Notes on Nuxoll, Laird and James (2004), "Comprehensive working memory activation in SOAR", Proc. of the 6th Int. Conf.on Cognitive Modelling, pp 226-230
The SOAR cognitive architecture uses exclusively symbolic representation and processing. A recent addition to the basic working memory/procedural memory components of the SOAR architecture is an episodic memory component. An essential part of the functioning of this is the retrieval of the most relevant episode. This is a non-trivial problem due to the number of irrelevances in the episode. Biasing potential matches is thus a potential solution: this paper covers the possibility of using activation as a biasing factor.
Working memory in SOAR is made up of a collection of attribute-value pairs, such as the current state (including external sensory information and internal inferences). If the contents of working memory matches the condition of any production rule in procedural memory (of the form condition->action), then that rule fires (or is executed) - even if multiple rules are activated. Each rule has the capability of modifying the contents of working memory, resulting in a possible action, or the firing of another rule. The characteristics of the SOAR architecture which are relevant to this particular study are as follows: (1) simultaneous rule firing (in the case where the contents of working memory match the conditions of multiple productions); (2) operators (in the case where multiple rules fire, they each propose an operator. Only one of these operators can be selected for application to the contents of working memory); (3) the decision cycle (propose, select and apply); (4) persistent working memory (two types: o-supported indicating that the contents of working memory remain intact until explicitly modified or cleared, and i-supported which are cleared from working memory when the rule which instantiated the particular element ceases to fire, i.e. match working memory).
The original study to employ activation levels in the SOAR architecture was Chong (2003). This study proposed that part of the contents of working memory were subject to the effect of activation levels, where an item in working memory with a low activation would eventually be removed, even if it was an o-supported working memory element. The current paper under review changed this to apply to the entire contents of working memory (apart from i-supported, which is automatically removed anyway), although they kept the underlying principle of activation alteration: the more an element is used, the higher its activation level, and vice versa for litle used elements (ln decay used). The activation assigned to a newly created production is based upon the activations of those elements which contribute to its creation - this is a different approach to those methods which automatically assign newly created rules a relatively high initial activation level. One final general point on activation levels are that each reference to an element in working memory has its own activation level, with the overall element activation being a sum of each reference. Thus, each reference to an element can decay independently. For further details please refer to the paper.
This updated version of SOAR is then tested in a 16x16 gridworld, in which the SOAR architecture controls the movements of an agent (or 'eater'), in order to examine the role activation has in aiding learning, specifically in retrieving past episodic experiences, as mentioned previously. In this case, retrieved past experiences were used as a comparison to the action the agent was currently considering, thus illustrating the importance of selecting the 'correct' past experience. When activation was enabled, the eater showed an approximate 30% improvement in performance over an agent which did not use activation to select an episode.
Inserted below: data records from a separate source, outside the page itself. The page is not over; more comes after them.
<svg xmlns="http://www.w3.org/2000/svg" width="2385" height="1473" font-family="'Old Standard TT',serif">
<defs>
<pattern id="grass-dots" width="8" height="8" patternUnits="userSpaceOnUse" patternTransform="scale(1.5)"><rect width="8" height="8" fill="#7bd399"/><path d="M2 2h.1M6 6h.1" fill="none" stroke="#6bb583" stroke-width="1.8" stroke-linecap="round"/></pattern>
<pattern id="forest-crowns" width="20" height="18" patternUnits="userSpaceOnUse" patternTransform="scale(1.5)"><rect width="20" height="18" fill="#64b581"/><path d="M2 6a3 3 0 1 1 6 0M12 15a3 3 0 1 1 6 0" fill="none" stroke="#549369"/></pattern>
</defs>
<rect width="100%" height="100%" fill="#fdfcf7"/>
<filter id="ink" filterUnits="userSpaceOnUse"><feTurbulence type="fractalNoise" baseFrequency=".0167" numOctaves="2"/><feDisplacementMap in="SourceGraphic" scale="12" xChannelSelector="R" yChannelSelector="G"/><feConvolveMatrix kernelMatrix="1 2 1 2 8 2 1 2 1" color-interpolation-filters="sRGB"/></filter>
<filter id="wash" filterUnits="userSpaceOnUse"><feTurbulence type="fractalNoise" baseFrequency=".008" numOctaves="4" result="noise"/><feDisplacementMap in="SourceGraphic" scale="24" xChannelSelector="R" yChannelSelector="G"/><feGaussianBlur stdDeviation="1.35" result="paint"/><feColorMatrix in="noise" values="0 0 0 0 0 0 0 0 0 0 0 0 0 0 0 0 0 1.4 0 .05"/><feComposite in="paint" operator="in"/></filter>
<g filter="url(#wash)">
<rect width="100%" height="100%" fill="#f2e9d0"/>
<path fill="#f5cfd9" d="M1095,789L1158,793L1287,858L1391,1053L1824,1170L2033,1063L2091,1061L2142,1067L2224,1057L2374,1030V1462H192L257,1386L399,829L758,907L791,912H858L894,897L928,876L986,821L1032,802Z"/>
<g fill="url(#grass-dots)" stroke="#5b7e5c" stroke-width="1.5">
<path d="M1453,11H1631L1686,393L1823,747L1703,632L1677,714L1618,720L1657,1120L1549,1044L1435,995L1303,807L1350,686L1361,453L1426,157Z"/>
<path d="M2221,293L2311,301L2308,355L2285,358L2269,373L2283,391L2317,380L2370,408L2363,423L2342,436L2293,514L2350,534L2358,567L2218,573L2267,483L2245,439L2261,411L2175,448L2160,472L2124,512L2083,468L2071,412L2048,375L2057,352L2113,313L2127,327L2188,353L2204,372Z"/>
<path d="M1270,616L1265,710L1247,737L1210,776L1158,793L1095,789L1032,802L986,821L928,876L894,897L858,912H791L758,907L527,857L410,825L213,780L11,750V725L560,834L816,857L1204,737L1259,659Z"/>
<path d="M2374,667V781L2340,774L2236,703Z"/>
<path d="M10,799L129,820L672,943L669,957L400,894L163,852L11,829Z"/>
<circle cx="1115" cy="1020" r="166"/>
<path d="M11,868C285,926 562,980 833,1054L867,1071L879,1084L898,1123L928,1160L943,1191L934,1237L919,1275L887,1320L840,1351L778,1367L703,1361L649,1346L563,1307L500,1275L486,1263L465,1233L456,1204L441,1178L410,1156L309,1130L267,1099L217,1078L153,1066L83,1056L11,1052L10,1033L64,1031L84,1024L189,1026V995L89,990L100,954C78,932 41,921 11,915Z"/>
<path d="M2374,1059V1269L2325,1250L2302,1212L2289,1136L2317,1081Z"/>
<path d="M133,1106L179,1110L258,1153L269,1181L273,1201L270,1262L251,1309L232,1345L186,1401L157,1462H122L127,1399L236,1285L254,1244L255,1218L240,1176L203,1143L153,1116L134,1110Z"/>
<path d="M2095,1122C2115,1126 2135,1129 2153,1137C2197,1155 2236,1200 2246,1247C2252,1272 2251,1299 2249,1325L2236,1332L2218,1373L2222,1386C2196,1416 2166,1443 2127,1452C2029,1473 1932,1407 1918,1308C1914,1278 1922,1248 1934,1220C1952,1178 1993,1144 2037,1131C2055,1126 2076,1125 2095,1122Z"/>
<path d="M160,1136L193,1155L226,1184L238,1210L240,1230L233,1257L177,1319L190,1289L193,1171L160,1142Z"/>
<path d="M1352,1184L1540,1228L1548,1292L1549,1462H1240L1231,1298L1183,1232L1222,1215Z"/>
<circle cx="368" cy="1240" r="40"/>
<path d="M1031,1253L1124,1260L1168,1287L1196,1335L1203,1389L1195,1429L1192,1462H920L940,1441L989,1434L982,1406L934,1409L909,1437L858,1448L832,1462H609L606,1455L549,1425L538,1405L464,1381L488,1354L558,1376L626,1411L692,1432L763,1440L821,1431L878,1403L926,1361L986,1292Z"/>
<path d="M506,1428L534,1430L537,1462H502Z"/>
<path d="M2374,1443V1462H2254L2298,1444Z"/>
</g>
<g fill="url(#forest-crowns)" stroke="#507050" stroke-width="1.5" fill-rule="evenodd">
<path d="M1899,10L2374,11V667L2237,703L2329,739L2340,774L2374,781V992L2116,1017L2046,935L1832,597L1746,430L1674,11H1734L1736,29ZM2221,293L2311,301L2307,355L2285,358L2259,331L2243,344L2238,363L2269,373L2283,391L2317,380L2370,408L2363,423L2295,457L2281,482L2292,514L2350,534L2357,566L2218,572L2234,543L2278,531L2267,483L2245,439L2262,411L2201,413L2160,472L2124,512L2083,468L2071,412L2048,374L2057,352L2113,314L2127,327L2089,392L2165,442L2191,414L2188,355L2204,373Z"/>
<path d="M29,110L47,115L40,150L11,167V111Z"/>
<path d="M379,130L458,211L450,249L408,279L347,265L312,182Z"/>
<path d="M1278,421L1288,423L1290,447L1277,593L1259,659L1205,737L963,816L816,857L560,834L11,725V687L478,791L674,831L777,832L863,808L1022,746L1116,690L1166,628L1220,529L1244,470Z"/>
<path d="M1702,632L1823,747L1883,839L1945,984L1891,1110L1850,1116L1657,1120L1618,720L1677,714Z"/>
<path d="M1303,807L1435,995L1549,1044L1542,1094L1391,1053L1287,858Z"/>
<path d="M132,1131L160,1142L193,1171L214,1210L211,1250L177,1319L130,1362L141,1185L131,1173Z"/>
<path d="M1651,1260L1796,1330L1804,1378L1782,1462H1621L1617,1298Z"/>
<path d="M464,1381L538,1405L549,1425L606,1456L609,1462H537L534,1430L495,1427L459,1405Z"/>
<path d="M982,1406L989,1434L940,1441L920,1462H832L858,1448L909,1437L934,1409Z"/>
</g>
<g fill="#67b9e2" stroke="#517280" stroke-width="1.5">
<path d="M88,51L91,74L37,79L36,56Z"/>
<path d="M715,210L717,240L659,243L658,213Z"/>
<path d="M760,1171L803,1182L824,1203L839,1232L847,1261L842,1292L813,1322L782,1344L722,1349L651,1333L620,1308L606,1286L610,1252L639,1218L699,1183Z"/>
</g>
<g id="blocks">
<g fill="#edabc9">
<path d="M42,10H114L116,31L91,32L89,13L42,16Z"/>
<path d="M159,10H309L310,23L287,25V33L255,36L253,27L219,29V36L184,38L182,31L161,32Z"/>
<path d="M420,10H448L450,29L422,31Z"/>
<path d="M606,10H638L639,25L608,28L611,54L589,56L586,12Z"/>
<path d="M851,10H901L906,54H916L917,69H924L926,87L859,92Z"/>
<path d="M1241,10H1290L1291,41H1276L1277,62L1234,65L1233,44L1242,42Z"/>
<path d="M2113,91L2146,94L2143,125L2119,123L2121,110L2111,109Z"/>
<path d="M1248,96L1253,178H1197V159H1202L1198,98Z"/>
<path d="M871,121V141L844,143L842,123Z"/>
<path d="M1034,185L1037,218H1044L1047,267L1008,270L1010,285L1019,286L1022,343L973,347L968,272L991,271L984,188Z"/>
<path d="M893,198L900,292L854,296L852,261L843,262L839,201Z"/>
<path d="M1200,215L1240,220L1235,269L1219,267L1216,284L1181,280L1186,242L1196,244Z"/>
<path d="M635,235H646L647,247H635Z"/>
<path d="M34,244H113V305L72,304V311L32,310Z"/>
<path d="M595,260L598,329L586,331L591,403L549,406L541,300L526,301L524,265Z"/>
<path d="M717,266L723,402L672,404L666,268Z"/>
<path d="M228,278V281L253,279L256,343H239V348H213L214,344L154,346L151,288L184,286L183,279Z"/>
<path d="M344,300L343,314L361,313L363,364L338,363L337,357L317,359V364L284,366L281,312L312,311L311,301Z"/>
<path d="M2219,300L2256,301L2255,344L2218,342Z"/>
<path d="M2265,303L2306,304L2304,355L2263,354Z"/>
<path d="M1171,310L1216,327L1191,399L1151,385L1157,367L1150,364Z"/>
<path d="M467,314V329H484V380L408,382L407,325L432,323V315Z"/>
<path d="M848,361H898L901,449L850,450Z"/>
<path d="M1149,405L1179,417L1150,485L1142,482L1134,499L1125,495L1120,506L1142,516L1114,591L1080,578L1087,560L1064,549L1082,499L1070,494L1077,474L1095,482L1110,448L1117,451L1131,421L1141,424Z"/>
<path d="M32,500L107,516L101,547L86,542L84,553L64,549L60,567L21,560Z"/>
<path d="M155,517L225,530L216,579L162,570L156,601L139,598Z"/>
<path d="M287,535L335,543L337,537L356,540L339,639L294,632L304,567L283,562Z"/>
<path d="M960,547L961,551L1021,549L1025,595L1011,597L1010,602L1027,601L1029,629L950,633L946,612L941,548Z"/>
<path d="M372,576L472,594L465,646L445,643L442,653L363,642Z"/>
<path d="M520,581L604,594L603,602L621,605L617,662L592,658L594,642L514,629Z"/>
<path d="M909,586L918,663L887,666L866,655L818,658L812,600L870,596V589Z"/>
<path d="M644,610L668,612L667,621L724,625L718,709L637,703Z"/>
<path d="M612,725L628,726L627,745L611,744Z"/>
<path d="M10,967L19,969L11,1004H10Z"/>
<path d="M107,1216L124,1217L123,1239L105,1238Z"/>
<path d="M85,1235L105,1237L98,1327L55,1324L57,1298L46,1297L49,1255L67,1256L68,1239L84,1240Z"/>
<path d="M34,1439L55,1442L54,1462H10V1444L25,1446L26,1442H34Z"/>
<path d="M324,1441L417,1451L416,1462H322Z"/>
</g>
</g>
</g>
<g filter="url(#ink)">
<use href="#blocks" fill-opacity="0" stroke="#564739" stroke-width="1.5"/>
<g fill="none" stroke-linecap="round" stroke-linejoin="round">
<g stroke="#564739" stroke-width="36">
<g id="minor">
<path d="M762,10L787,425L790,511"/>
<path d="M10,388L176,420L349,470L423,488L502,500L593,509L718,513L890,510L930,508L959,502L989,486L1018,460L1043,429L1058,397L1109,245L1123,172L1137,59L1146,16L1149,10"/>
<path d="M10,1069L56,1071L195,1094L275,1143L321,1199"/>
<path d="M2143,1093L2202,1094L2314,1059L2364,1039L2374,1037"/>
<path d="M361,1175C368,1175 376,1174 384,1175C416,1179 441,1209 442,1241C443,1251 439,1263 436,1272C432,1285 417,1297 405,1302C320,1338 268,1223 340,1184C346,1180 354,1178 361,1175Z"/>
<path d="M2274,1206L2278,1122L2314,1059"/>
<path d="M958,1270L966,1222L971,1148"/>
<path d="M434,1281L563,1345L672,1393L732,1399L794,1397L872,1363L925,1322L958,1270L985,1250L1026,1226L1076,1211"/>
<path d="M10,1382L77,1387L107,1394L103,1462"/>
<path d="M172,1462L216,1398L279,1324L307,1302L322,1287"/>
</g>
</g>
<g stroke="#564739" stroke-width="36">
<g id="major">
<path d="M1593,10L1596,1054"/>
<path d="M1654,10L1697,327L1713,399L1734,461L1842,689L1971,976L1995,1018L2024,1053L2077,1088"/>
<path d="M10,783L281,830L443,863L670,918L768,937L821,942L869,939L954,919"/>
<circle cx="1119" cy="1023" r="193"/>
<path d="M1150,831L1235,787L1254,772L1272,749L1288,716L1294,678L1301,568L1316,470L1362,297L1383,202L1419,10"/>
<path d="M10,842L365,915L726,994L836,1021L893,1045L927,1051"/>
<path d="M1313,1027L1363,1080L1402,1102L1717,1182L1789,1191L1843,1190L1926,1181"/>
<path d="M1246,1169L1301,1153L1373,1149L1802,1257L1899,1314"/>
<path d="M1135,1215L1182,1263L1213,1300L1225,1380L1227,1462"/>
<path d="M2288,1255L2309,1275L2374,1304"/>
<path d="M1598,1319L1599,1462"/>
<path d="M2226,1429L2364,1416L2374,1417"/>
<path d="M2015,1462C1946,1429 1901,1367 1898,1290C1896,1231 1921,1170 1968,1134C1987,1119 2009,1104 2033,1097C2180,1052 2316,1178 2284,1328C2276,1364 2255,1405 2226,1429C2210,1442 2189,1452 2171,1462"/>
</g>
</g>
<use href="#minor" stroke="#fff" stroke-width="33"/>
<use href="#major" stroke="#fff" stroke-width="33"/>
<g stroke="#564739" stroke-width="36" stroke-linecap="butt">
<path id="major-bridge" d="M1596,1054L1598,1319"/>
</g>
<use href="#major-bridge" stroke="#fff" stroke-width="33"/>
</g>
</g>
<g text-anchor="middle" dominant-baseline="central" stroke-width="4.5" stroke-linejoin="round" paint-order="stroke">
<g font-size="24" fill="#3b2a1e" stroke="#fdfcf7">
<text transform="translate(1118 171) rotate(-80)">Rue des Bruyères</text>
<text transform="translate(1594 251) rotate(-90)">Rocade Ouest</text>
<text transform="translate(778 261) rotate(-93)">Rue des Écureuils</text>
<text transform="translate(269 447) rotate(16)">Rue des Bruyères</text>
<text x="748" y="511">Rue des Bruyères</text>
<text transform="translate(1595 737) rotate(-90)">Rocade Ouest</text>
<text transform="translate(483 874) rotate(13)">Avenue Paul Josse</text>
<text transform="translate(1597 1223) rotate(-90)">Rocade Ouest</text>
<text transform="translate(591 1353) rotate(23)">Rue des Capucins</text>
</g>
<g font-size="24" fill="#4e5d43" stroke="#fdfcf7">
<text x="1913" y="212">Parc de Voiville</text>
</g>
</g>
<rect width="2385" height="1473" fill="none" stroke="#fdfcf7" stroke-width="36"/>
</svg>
Because of the fact that i-supported working memory elements do not have an activation level, this leads to the possibility of i-support masking, which occurs when the o-supported elements supporting an i-element are removed, thus removing the i-element, even though the i-element may have been referenced (refer to figure 5). To rectify this problem, a 'pay it backward' system was implemented, whereby activation levels of supporting o-elements may be increased if a dependant i-element is referenced. At this stage also, the 'pay it forward' scheme of basing the activation level of newly created productions on the activations of those productions from which it was created was also introduced. The overall results of experimentation (still using the eater simulation scheme) were clear. The pay-it-backward addition improved performance over the activation alone, and the addition of the pay-it-forward scheme showed still further improvement.